Over the last month the northern part of our country has been inundated: literally. Some unfortunate folk in the Lake District and Yorkshire have been flooded repeatedly; unimaginable devastation of lives and livelihoods which has left them reeling, as the rain continues to fall across the land. This week Scotland is awash, and as I write this, rivers to the north and south of us are threatening to over-top their banks. Even here, in our little coastal corner of Northumberland, near Bamburgh, where the rain is never that bad, it is pouring as I write, down on to the cold, wet garden where the sparrows huddle for shelter. All over the Christmas period, thousands of people have been walking on water, their consciousness subsumed within this powerful and symbolic element. As someone famous once said:
Where is there an end of it, the soundless wailing . . .
Where is there an end to the drifting wreckage . . .
There is no end of it, the voiceless wailing . . .
To the movement of pain that is painless and motionless,
To the drift of the sea and the drifting wreckage.
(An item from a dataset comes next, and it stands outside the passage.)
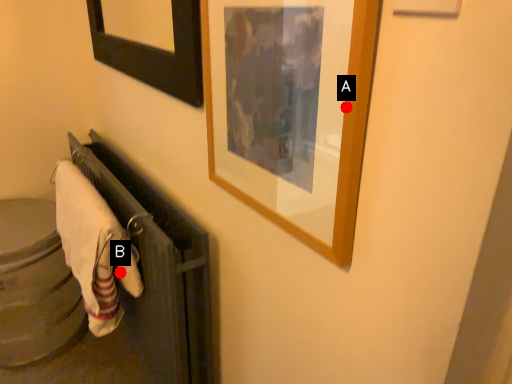
Question: Two points are circled on the image, labeled by A and B beside each circle. Which point appears closest to the camera in this image?

Choices:
 (A) A is closer
 (B) B is closer

Answer: (A)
Though the forecast shows the rain will soon move over our little patch, these last few days we’ve had to forgo our morning run: the wind has simply been too strong, too relentless to contend with and the murk too persistent. Sea foam, thick, deep and extensive, has coated the beach and flown in our faces, causing Nico to jump out of its way. Huge tree-trunks have beached themselves as the giant waves receded, seal pups have died of exhaustion and been dragged back to the depths under cover of darkness. Across huge stretches of the smooth, shiny sand, the froth extended, making us feel as though we were walking on water.
Tomorrow the Greek Orthodox Church celebrates Epiphany, which is not – as it has become in the western tradition – the coming of the Three Kings , but the coming of the Holy Spirit on the occasion when Jesus was baptised by John the Forerunner in the waters of the River Jordan. Tomorrow, throughout the world, Greek Orthodox communities will follow the priest to bless their nearest river or stream. For some, they won’t have to move very far. While others across the world watch their cattle and crops die and their forests and houses burn, because of drought, longing for the waters to fall, we long for everything to be in balance again.The waters of life – giving and taking – transforming everything.